With the increased availability of timber materials, such as cross-laminated timber, the number of buildings using timber as a structural material has been rapidly increasing. As these buildings are new to the market, limited data and research on their long-term structural modal performance are available. This is particularly important in timber buildings since the material properties of wood are highly affected by environmental factors, especially the moisture content. Over time, the evolution of the dynamic properties is essential for damage indication in structural health monitoring systems since natural changes can mask the influence of damage.

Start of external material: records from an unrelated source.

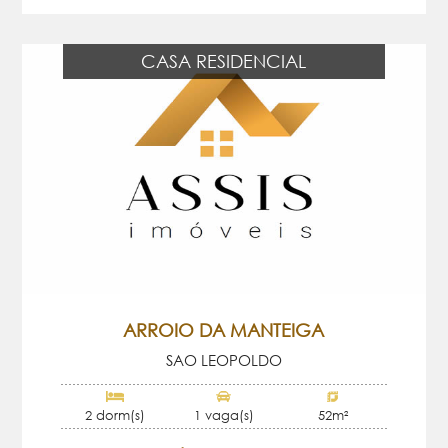
CASA RESIDENCIAL
ARROIO DA MANTEIGA
SAO LEOPOLDO
2 dorm(s)
1 vaga(s)
52m²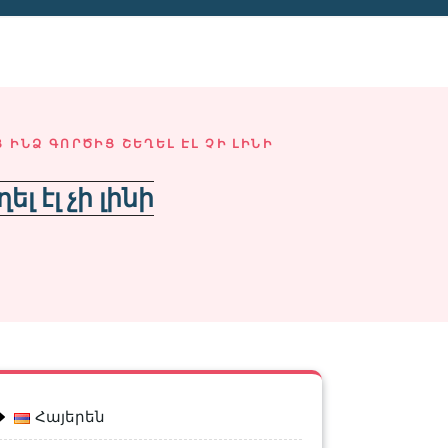
Ց ԻՆՁ ԳՈՐԾԻՑ ՇԵՂԵԼ ԷԼ ՉԻ ԼԻՆԻ
լ էլ չի լինի
Հայերեն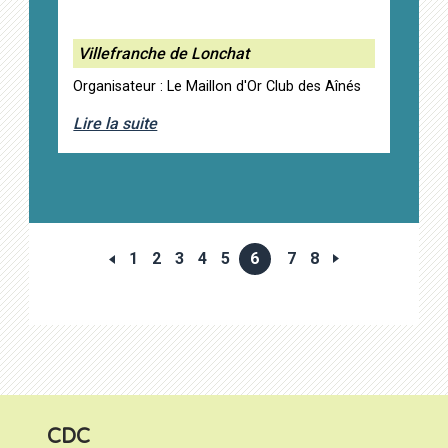
Villefranche de Lonchat
Organisateur : Le Maillon d'Or Club des Aînés
Lire la suite
1
2
3
4
5
6
7
8
CDC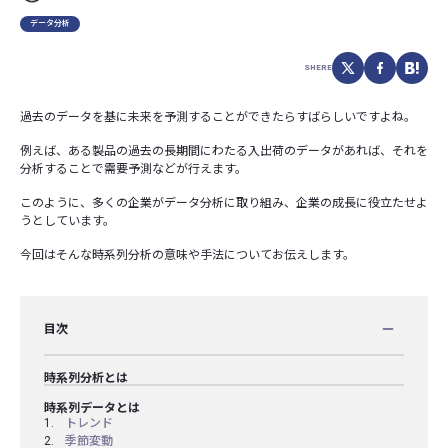
データ分析
SHERE
過去のデータを基に未来を予測することができたらすばらしいですよね。
例えば、ある製品の過去の長期間にわたる入出荷のデータがあれば、それを
分析することで需要予測などが行えます。
このように、多くの企業がデータ分析に取り組み、企業の成長に役立たせよ
うとしています。
今回はそんな時系列分析の意味や手法についてお伝えします。
目次
時系列分析とは
時系列データとは
トレンド
季節変動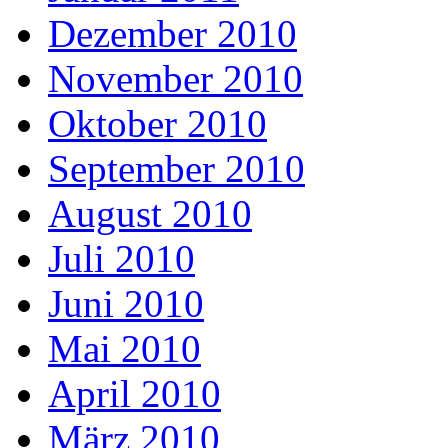
Dezember 2010
November 2010
Oktober 2010
September 2010
August 2010
Juli 2010
Juni 2010
Mai 2010
April 2010
März 2010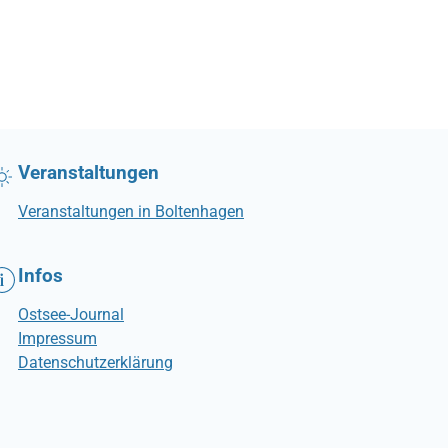
Veranstaltungen
Veranstaltungen in Boltenhagen
Infos
Ostsee-Journal
Impressum
Datenschutzerklärung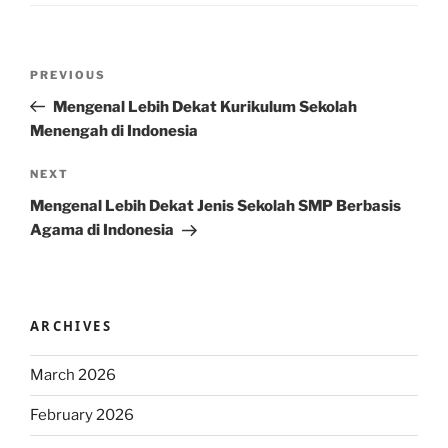
Post
Previous
PREVIOUS
navigation
Post
Mengenal Lebih Dekat Kurikulum Sekolah
Menengah di Indonesia
Next
NEXT
Post
Mengenal Lebih Dekat Jenis Sekolah SMP Berbasis
Agama di Indonesia
ARCHIVES
March 2026
February 2026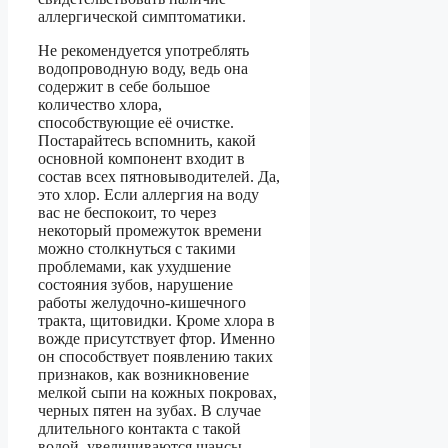
аллергической симптоматики.
Не рекомендуется употреблять
водопроводную воду, ведь она
содержит в себе большое
количество хлора,
способствующие её очистке.
Постарайтесь вспомнить, какой
основной компонент входит в
состав всех пятновыводителей. Да,
это хлор. Если аллергия на воду
вас не беспокоит, то через
некоторый промежуток времени
можно столкнуться с такими
проблемами, как ухудшение
состояния зубов, нарушение
работы желудочно-кишечного
тракта, щитовидки. Кроме хлора в
вожде присутствует фтор. Именно
он способствует появлению таких
признаков, как возникновение
мелкой сыпи на кожных покровах,
черных пятен на зубах. В случае
длительного контакта с такой
водой, увеличиваются шансы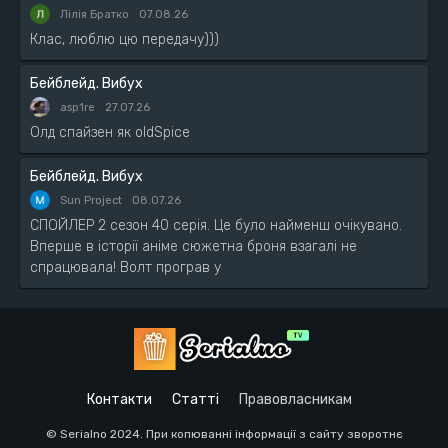
Лілія Братко
07.08.26
Клас, люблю цю передачу)))
Бейблейд. Вибух
asp1re
27.07.26
Олд спайзен як oldSpice
Бейблейд. Вибух
Sun Project
08.07.26
СПОЙЛЕР 2 сезон 40 серія. Це було найменш очікувано.
Вперше в історії аніме сюжетна броня взагалі не
спрацювала! Волт програв у
Контакти
Статті
Правовласникам
© Serialno 2024. При копюванні інформації з сайту зворотнє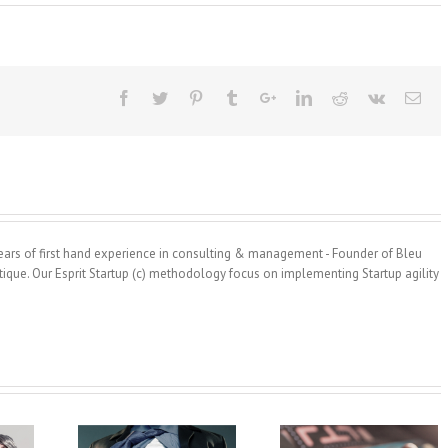
 years of first hand experience in consulting & management - Founder of Bleu
ique. Our Esprit Startup (c) methodology focus on implementing Startup agility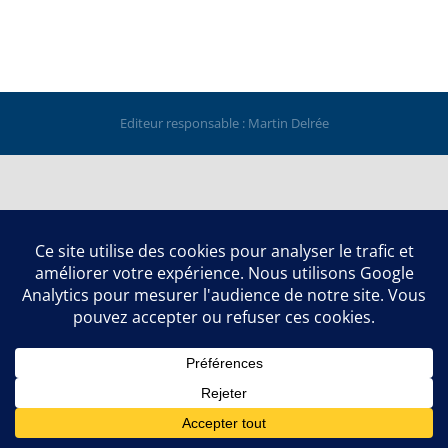
Editeur responsable : Martin Delrée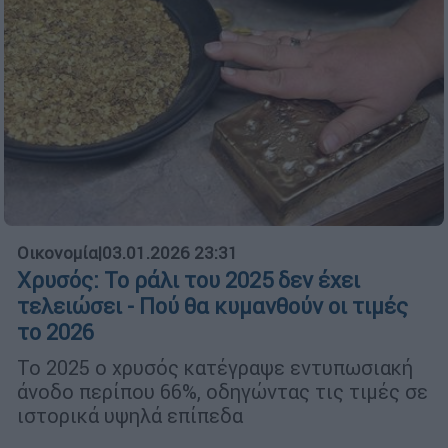
Οικονομία
|
03.01.2026 23:31
Χρυσός: Το ράλι του 2025 δεν έχει
τελειώσει - Πού θα κυμανθούν οι τιμές
το 2026
Το 2025 ο χρυσός κατέγραψε εντυπωσιακή
άνοδο περίπου 66%, οδηγώντας τις τιμές σε
ιστορικά υψηλά επίπεδα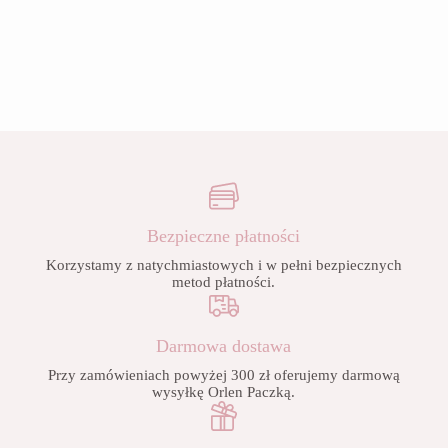
Bezpieczne płatności
Korzystamy z natychmiastowych i w pełni bezpiecznych
metod płatności.
Darmowa dostawa
Przy zamówieniach powyżej 300 zł oferujemy darmową
wysyłkę Orlen Paczką.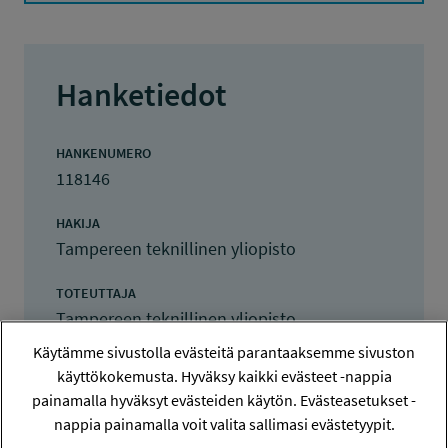
Hanketiedot
HANKENUMERO
118146
HAKIJA
Tampereen teknillinen yliopisto
TOTEUTTAJA
Tampereen teknillinen yliopisto
Käytämme sivustolla evästeitä parantaaksemme sivuston
LISÄTIETOJA
käyttökokemusta. Hyväksy kaikki evästeet -nappia
Aki Jääskeläinen
painamalla hyväksyt evästeiden käytön. Evästeasetukset -
aki.jaaskelainen@tuni.fi
nappia painamalla voit valita sallimasi evästetyypit.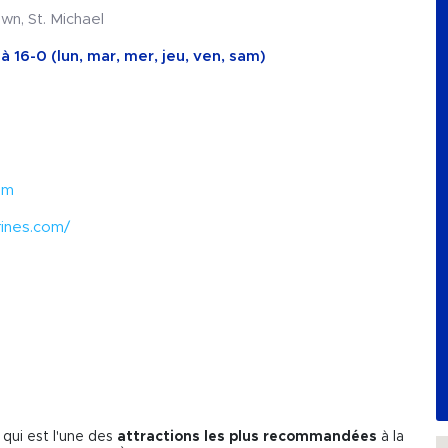
wn, St. Michael
 16-0 (lun, mar, mer, jeu, ven, sam)
om
rines.com/
qui est l'une des
attractions les plus recommandées
à la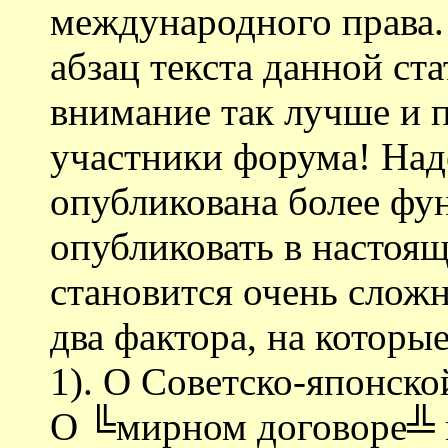
международного права. 
абзац текста данной ст
внимание так лучше и 
участники форума! Наде
опубликована более фун
опубликовать в настоящ
становится очень сложн
два фактора, на которы
1). О Советско-японско
О ╚мирном договоре╩ 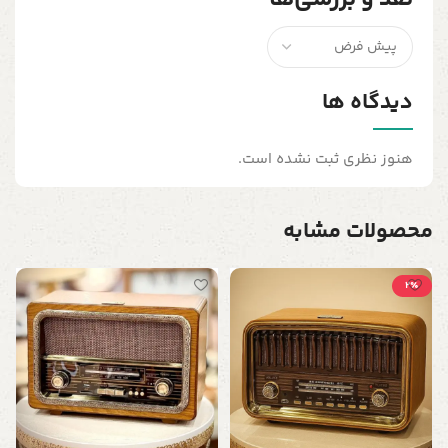
دیدگاه ها
هنوز نظری ثبت نشده است.
محصولات مشابه
2٪
ق
ا
0
د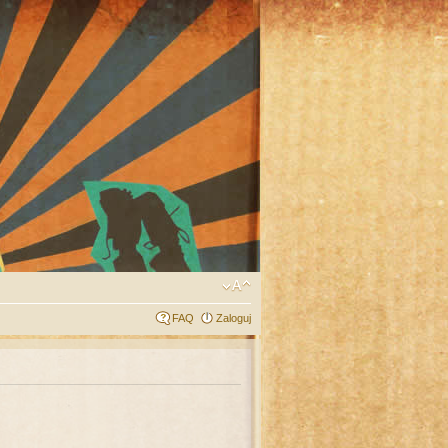
FAQ
Zaloguj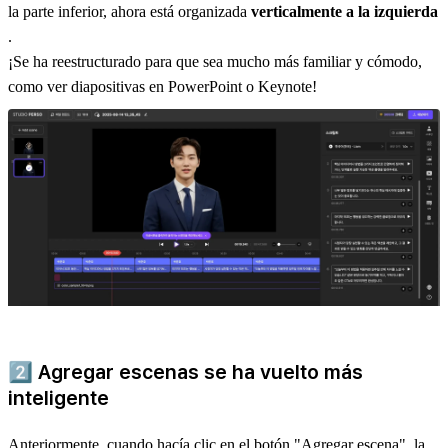
la parte inferior, ahora está organizada
verticalmente a la izquierda
.
¡Se ha reestructurado para que sea mucho más familiar y cómodo,
como ver diapositivas en PowerPoint o Keynote!
2️⃣
Agregar escenas se ha vuelto más
inteligente
Anteriormente, cuando hacía clic en el botón "Agregar escena", la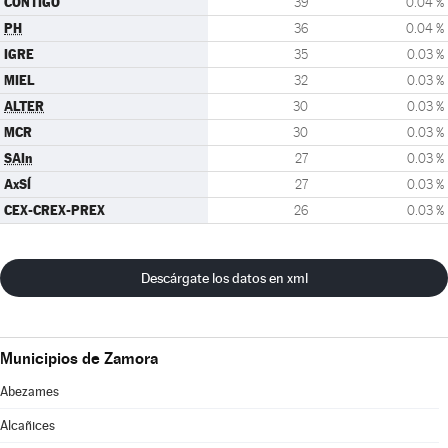
CONTIGO
39
0.04 %
PH
36
0.04 %
IGRE
35
0.03 %
MIEL
32
0.03 %
ALTER
30
0.03 %
MCR
30
0.03 %
SAIn
27
0.03 %
AxSÍ
27
0.03 %
CEX-CREX-PREX
26
0.03 %
Descárgate los datos en xml
Municipios de Zamora
Abezames
Alcañices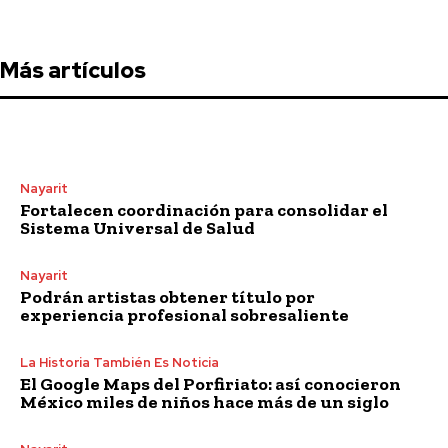
Más artículos
Nayarit
Fortalecen coordinación para consolidar el
Sistema Universal de Salud
Nayarit
Podrán artistas obtener título por
experiencia profesional sobresaliente
La Historia También Es Noticia
El Google Maps del Porfiriato: así conocieron
México miles de niños hace más de un siglo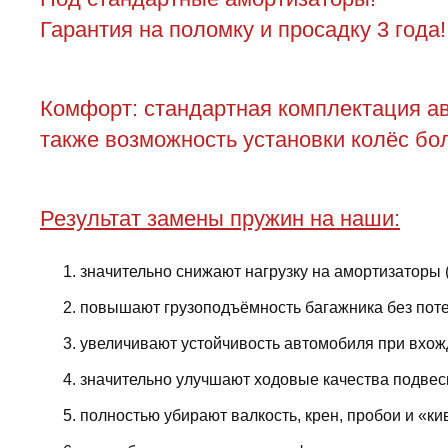
Гарантия на поломку и просадку 3 года!
Комфорт: стандартная комплектация ав
также возможность установки колёс бол
Результат замены пружин на наши:
значительно снижают нагрузку на амортизаторы 
повышают грузоподъёмность багажника без поте
увеличивают устойчивость автомобиля при вхожд
значительно улучшают ходовые качества подвес
полностью убирают валкость, крен, пробои и «ки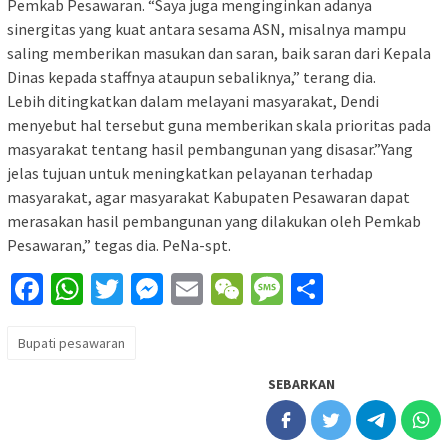
Pemkab Pesawaran. “Saya juga menginginkan adanya
sinergitas yang kuat antara sesama ASN, misalnya mampu
saling memberikan masukan dan saran, baik saran dari Kepala
Dinas kepada staffnya ataupun sebaliknya,” terang dia.
Lebih ditingkatkan dalam melayani masyarakat, Dendi
menyebut hal tersebut guna memberikan skala prioritas pada
masyarakat tentang hasil pembangunan yang disasar.”Yang
jelas tujuan untuk meningkatkan pelayanan terhadap
masyarakat, agar masyarakat Kabupaten Pesawaran dapat
merasakan hasil pembangunan yang dilakukan oleh Pemkab
Pesawaran,” tegas dia. PeNa-spt.
Facebook
WhatsApp
Twitter
Messenger
Email
WeChat
Message
Share
Bupati pesawaran
SEBARKAN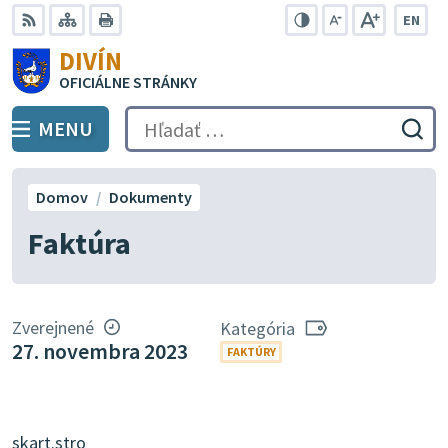
Preskočiť
EN
na
Swit
RSS
Mapa
Tlačiť
Zvýšiť
Zmenšiť
Zväčšiť
DIVÍN
lang
kontrast
veľkosť
veľkosť
obsah
OFICIÁLNE STRÁNKY
to
písma
písma
Engli
MENU
PREPNÚŤ
Hľadať:
Odo
vyh
for
Domov
Dokumenty
Faktúra
Zverejnené
Kategória
27. novembra 2023
FAKTÚRY
skart.stro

This work presents three years of observations from a structural monitoring system collecting data ever since completing a four-story timber-concrete hybrid building in Sweden. Ambient vibrations of the building were measured using geophones, resulting in 3,100 datasets. The temperature and relative humidity were measured both externally using a weather station and internally using sensors embedded in several walls and a slab in the building.
The observed natural frequencies of the building vary with ± 0.2 Hz around the mean value over time. Linear regression analysis shows a significant correlation between the moisture content of a cross-laminated timber slab and the natural frequencies (coefficient of determination up to 0.84). A predictive model for the natural frequencies is presented, taking seasonal variations and a dry-out of the structure into account. Variations from the expected values are ± 0.1 Hz at most. The model clearly narrows the error margins for damage indication in a structural health monitoring system.